Story · December 16, 2020

The fake-elector groundwork was already making Trumpworld look worse

Alternate slate chaos Confidence 3/5
★★★★☆Fuckup rating 4/5
Serious fuckup Ranked from 1 to 5 stars based on the scale of the screwup and fallout.

By Dec. 16, the post-election push from Donald Trump’s orbit was already starting to look less like a serious legal campaign and more like a scramble to keep the loss from settling in. The president and his allies were still pressing a mix of lawsuits, public pressure, and state-level maneuvering, but the central problem had become impossible to ignore: the claims driving the effort were not holding up well under scrutiny. Judges had rejected or narrowed a series of challenges, and the broad promise that the outcome could be reversed was collapsing into a narrower, more desperate effort to delay, confuse, and preserve momentum among supporters. What remained was not a clean theory of how to win, but a shifting set of tactics aimed at keeping the contest alive long after the underlying facts pointed in the other direction. That was already enough to make the operation look improvised, and for many observers, increasingly unserious.

The deeper issue was not simply that the Trump team was losing cases. It was that the structure of the post-election effort seemed to depend on creating an atmosphere in which normal democratic procedures could be treated as optional or suspect. Certification deadlines were approaching, and instead of offering coherent evidence of widespread fraud, Trump allies were leaning on claims that had repeatedly failed to gain traction in court. The result was a political strategy built around churn: file the suit, hold the press conference, repeat the allegation, and then move on to the next jurisdiction when the last one did not deliver. That pattern could keep the base energized, but it did not produce a credible path to overturning state results. In practical terms, it looked more like a campaign to manufacture uncertainty than to resolve a dispute. And the more that uncertainty became the point, the more the effort revealed itself as a bid for delay rather than a search for truth.

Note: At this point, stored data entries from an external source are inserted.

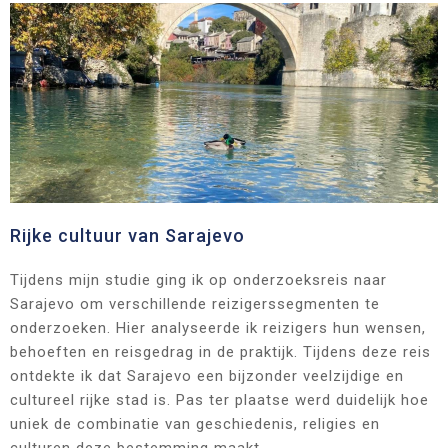
Rijke cultuur van Sarajevo
Tijdens mijn studie ging ik op onderzoeksreis naar
Sarajevo om verschillende reizigerssegmenten te
onderzoeken. Hier analyseerde ik reizigers hun wensen,
behoeften en reisgedrag in de praktijk. Tijdens deze reis
ontdekte ik dat Sarajevo een bijzonder veelzijdige en
cultureel rijke stad is. Pas ter plaatse werd duidelijk hoe
uniek de combinatie van geschiedenis, religies en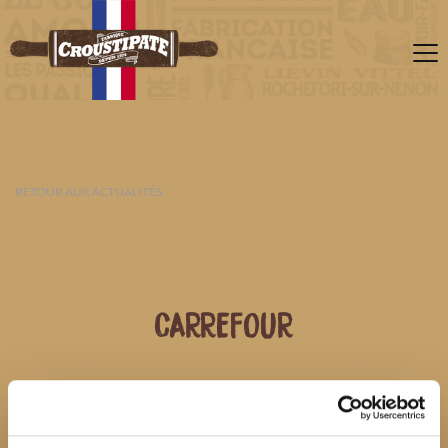
RETOUR AUX ACTUALITÉS
CARREFOUR
06 AOÛT 2026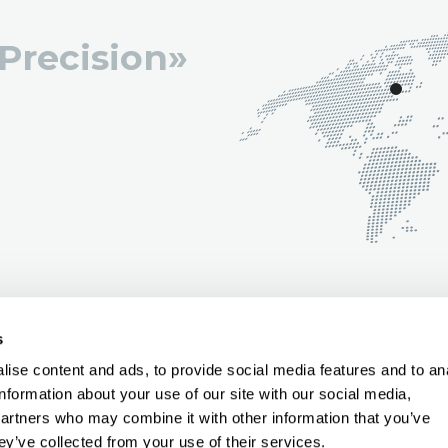
 Precision»
s
ise content and ads, to provide social media features and to an
information about your use of our site with our social media,
CY
|
IMPRIMIR
partners who may combine it with other information that you’ve
ey’ve collected from your use of their services.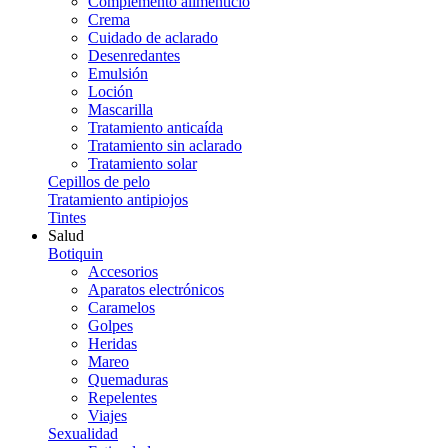
Complemento alimenticio
Crema
Cuidado de aclarado
Desenredantes
Emulsión
Loción
Mascarilla
Tratamiento anticaída
Tratamiento sin aclarado
Tratamiento solar
Cepillos de pelo
Tratamiento antipiojos
Tintes
Salud
Botiquin
Accesorios
Aparatos electrónicos
Caramelos
Golpes
Heridas
Mareo
Quemaduras
Repelentes
Viajes
Sexualidad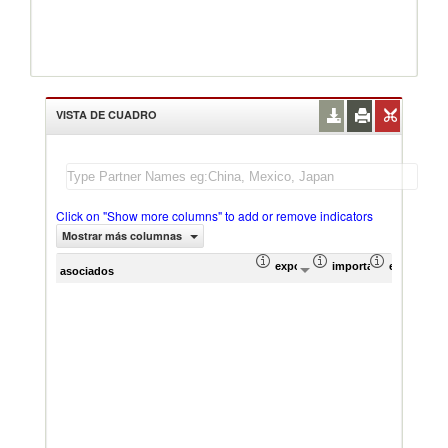
VISTA DE CUADRO
Click on "Show more columns" to add or remove indicators
Mostrar más columnas
exportación Valor del comercio (
importación Valor del
exportació
im
asociados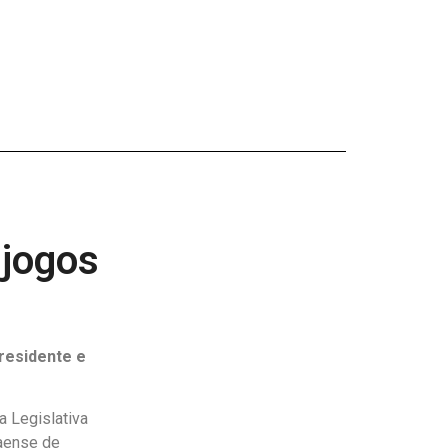
 jogos
residente e
a Legislativa
aense de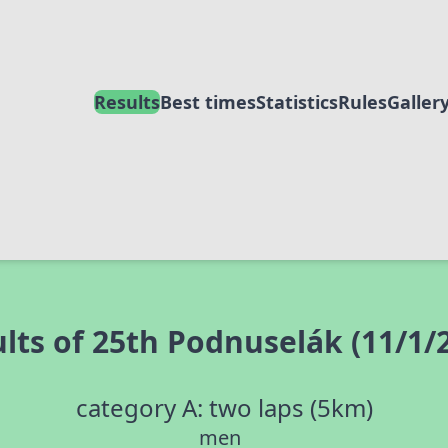
Results
Best times
Statistics
Rules
Galler
lts of 25th Podnuselák (11/1/
category A: two laps (5km)
men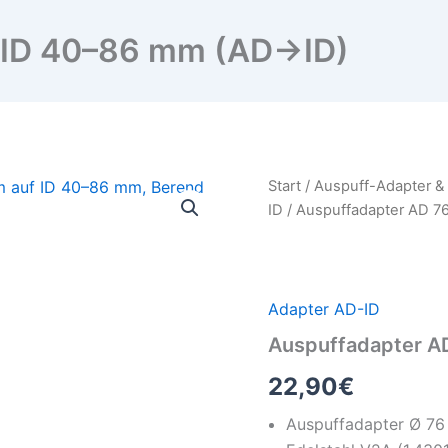
– ID 40–86 mm (AD→ID)
Auspuffadapter
Start
/
Auspuff-Adapter &
AD
ID
/ Auspuffadapter AD 7
76
–
ID
40–
86
Adapter AD-ID
mm
Auspuffadapter A
(AD→ID)
Menge
22,90
€
Auspuffadapter Ø 76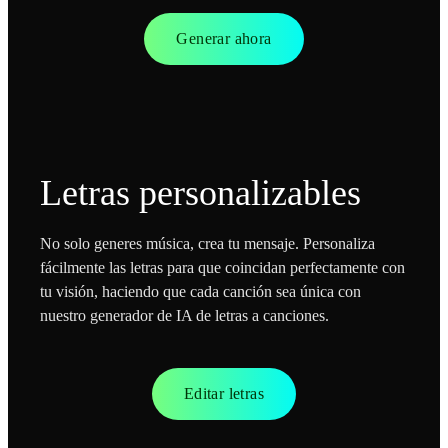
Generar ahora
Letras personalizables
No solo generes música, crea tu mensaje. Personaliza
fácilmente las letras para que coincidan perfectamente con
tu visión, haciendo que cada canción sea única con
nuestro generador de IA de letras a canciones.
Editar letras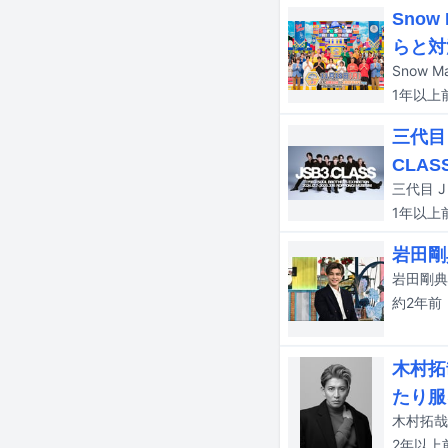
Sno
らと対
1年以上
三代目
CLA
1年以上
岩田剛
約2年
前
木村拓
たり服
2年以上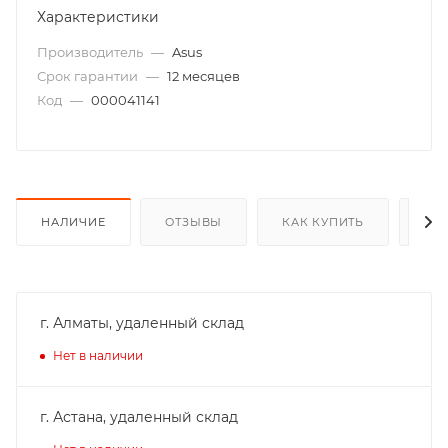
Характеристики
Производитель
—
Asus
Срок гарантии
—
12 месяцев
Код
—
000041141
НАЛИЧИЕ
ОТЗЫВЫ
КАК КУПИТЬ
ОП
г. Алматы, удаленный склад
Нет в наличии
г. Астана, удаленный склад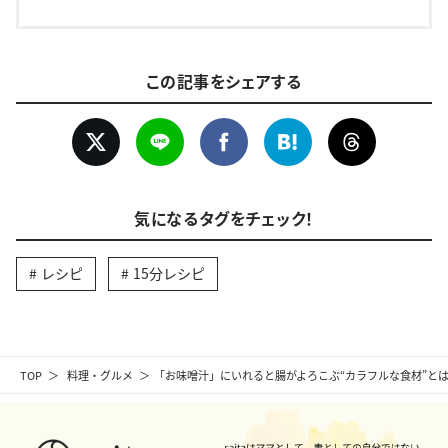
この記事をシェアする
気になるタグをチェック！
レシピ
15分レシピ
TOP
料理・グルメ
「お味噌汁」にいれると腸がよろこぶ“カラフルな食材”と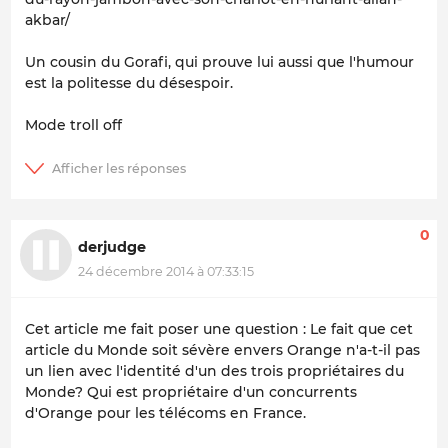
akbar/
Un cousin du Gorafi, qui prouve lui aussi que l'humour
est la politesse du désespoir.
Mode troll off
0
derjudge
24 décembre 2014 à 07:33:15
Cet article me fait poser une question : Le fait que cet
article du Monde soit sévère envers Orange n'a-t-il pas
un lien avec l'identité d'un des trois propriétaires du
Monde? Qui est propriétaire d'un concurrents
d'Orange pour les télécoms en France.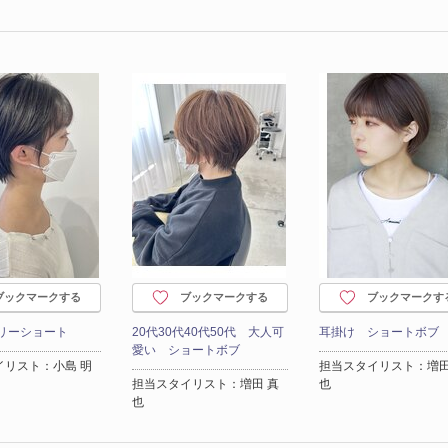
ブックマークする
ブックマークする
ブックマークす
ベリーショート
20代30代40代50代 大人可
耳掛け ショートボブ
愛い ショートボブ
イリスト：小島 明
担当スタイリスト：増田
担当スタイリスト：増田 真
也
也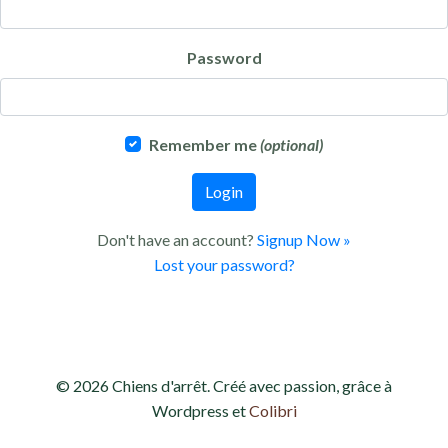
Password
Remember me
(optional)
Login
Don't have an account?
Signup Now »
Lost your password?
© 2026 Chiens d'arrêt. Créé avec passion, grâce à
Wordpress et
Colibri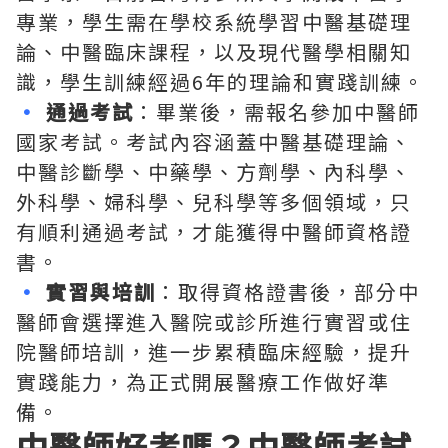
專業，學生需在學校系統學習中醫基礎理
論、中醫臨床課程，以及現代醫學相關知
識，學生訓練經過6年的理論和實踐訓練。
•
通過考試
：畢業後，需報名參加中醫師
國家考試。考試內容涵蓋中醫基礎理論、
中醫診斷學、中藥學、方劑學、內科學、
外科學、婦科學、兒科學等多個領域，只
有順利通過考試，才能獲得中醫師資格證
書。
•
實習與培訓
：取得資格證書後，部分中
醫師會選擇進入醫院或診所進行實習或住
院醫師培訓，進一步累積臨床經驗，提升
實踐能力，為正式開展醫療工作做好準
備。
中醫師好考嗎？中醫師考試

That is also why the emerging talk around alternate slates of electors began to carry such a heavy whiff of trouble. The concept itself was not a mystery: Trump allies were exploring ways to preserve some version of electoral challenge language in states he had lost, while insisting the process was somehow still open. But once that logic is pushed beyond ordinary legal argument and into procedural mimicry, it starts to resemble a stunt with long-term consequences. The danger was not only that the move would fail; it was that it would normalize the idea that partisan actors could simply declare a different result and hope the machinery of government got jammed enough to make that declaration matter. That kind of approach does not need to win in court to cause damage. It only needs to create confusion, raise the political cost of accepting the certified outcome, and provide a paper trail for future attempts to dress up a losing argument as institutional ambiguity.

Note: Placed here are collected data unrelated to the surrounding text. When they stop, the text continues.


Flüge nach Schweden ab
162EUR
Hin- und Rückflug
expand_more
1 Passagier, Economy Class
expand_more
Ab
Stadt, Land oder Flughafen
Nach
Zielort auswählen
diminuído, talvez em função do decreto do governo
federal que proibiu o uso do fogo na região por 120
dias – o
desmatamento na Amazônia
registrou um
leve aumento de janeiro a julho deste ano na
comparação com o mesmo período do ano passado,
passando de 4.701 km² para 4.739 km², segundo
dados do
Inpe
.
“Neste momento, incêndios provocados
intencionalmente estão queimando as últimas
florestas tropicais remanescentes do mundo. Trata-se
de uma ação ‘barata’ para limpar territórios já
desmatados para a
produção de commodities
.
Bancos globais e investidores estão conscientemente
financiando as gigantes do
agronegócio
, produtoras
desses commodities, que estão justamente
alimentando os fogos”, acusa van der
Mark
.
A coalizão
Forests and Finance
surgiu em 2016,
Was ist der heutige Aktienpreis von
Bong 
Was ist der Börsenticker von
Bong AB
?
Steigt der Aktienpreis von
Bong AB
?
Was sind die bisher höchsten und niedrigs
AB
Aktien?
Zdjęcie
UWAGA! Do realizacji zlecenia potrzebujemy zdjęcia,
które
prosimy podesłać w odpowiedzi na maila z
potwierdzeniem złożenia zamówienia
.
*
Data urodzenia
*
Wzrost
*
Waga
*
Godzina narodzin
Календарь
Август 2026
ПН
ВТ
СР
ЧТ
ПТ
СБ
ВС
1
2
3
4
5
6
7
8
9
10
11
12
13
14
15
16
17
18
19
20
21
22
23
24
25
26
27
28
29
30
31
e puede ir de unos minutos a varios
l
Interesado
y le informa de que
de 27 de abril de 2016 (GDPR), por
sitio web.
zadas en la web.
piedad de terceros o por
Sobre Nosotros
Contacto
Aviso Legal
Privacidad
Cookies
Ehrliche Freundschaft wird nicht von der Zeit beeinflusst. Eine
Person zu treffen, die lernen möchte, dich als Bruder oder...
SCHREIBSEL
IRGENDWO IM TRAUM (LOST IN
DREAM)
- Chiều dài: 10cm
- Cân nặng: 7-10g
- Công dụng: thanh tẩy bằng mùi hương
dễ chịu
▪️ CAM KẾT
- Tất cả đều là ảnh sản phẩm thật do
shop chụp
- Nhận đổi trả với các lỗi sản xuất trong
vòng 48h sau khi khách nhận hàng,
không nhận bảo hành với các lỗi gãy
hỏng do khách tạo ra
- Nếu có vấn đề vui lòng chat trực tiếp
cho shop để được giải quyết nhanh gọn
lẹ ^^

By this point, the broader Trumpworld effort had begun to look like a case study in how to turn a legal defeat into a propaganda project. The factual claims were weak, the courtroom results were poor, and the public-facing messaging was increasingly detached from anything that could reasonably be called evidence. Yet the operation kept moving because it served other purposes. It signaled loyalty, it kept fundraising and attention flowing, and it gave allies a framework for insisting the loss was not legitimate even if no court would say so. That is what made the emerging fake-elector groundwork so corrosive. It suggested that the point was never only to persuade judges or state officials in the moment. It was to build a narrative infrastructure for later use, one that could outlive the election itself and be cited whenever convenient. In that sense, the strategy was bigger than any single filing or pressure campaign. It was a way of laundering defeat into permanent grievance.

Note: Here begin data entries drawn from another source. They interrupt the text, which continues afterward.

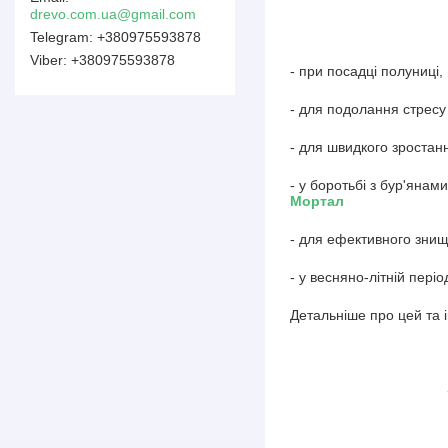
drevo.com.ua@gmail.com
+380975593878
+380975593878
- при посадці полуниці,
- для подолання стресу
- для швидкого зростан
- у боротьбі з бур'янам
Мортал
- для ефективного знищ
- у весняно-літній пері
Детальніше про цей та 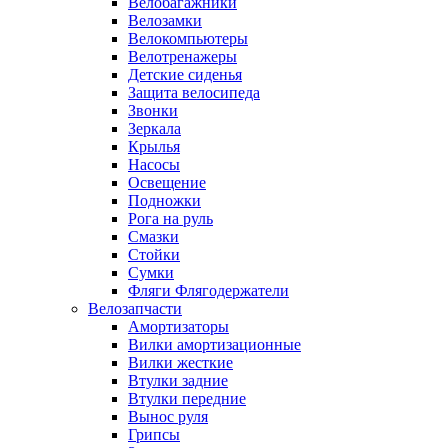
Велобагажники
Велозамки
Велокомпьютеры
Велотренажеры
Детские сиденья
Защита велосипеда
Звонки
Зеркала
Крылья
Насосы
Освещение
Подножки
Рога на руль
Смазки
Стойки
Сумки
Фляги Флягодержатели
Велозапчасти
Амортизаторы
Вилки амортизационные
Вилки жесткие
Втулки задние
Втулки передние
Вынос руля
Грипсы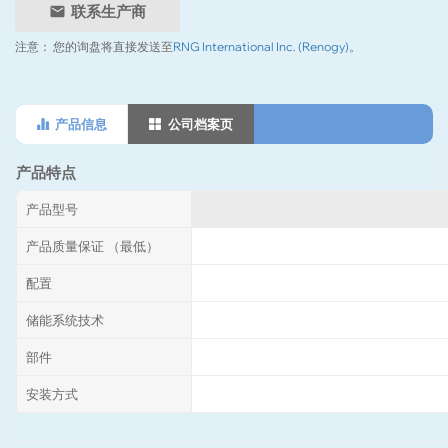
联系生产商
注意：
您的询盘将直接发送至
RNG International Inc. (Renogy)
。
产品信息
公司档案页
产品特点
产品型号
产品质量保证 （最低）
配置
储能系统技术
部件
安装方式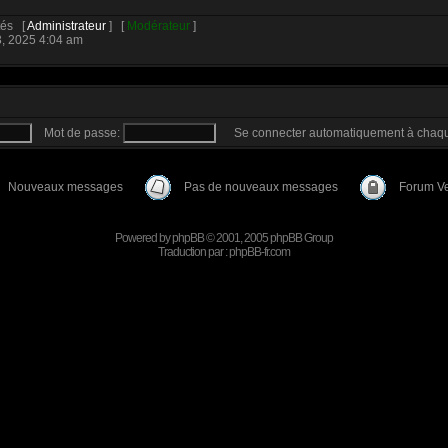
ités [
Administrateur
] [
Modérateur
]
3, 2025 4:04 am
Mot de passe:
Se connecter automatiquement à chaqu
Nouveaux messages
Pas de nouveaux messages
Forum Ve
Powered by
phpBB
© 2001, 2005 phpBB Group
Traduction par :
phpBB-fr.com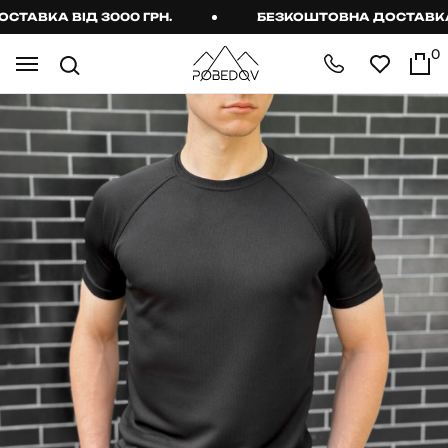
ВКА ВІД 3000 ГРН.
БЕЗКОШТОВНА ДОСТАВКА ВІ
0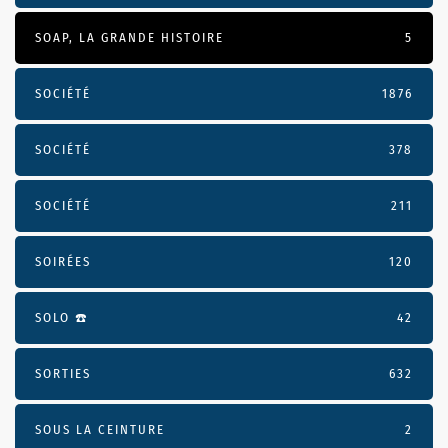
SOAP, LA GRANDE HISTOIRE
5
SOCIÉTÉ
1876
SOCIÉTÉ
378
SOCIÉTÉ
211
SOIRÉES
120
SOLO ☎️
42
SORTIES
632
SOUS LA CEINTURE
2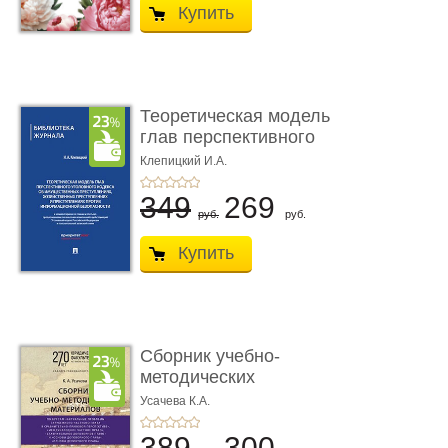
Купить
Теоретическая модель
глав перспективного
УК о ...
Клепицкий И.А.
349
269
руб.
руб.
Купить
Сборник учебно-
методических
материалов по кур ...
Усачева К.А.
389
300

The immediate political effect was obvious enough: Trump could keep telling supporters the race was not really over, and his allies could keep feeding that line through every available channel. But the institutional effect was more troubling. If party operatives can float alternate slates, push unsupported fraud claims, and encourage officials to treat certified results as negotiable, then the basic rules of transfer of power become something to be gamed rather than respected. That is why the effort was already starting to look worse by Dec. 16, even before the full scope of the scheme became clear in later scrutiny. It was not winning in court, not persuading neutral observers, and not offering any stable legal theory that could survive contact with reality. What it was doing, instead, was teaching a lesson in how political desperation can be dressed up as procedure. And that lesson was ugly: if you cannot change the outcome, try to muddy the meaning of the outcome until enough people stop trusting the process at all.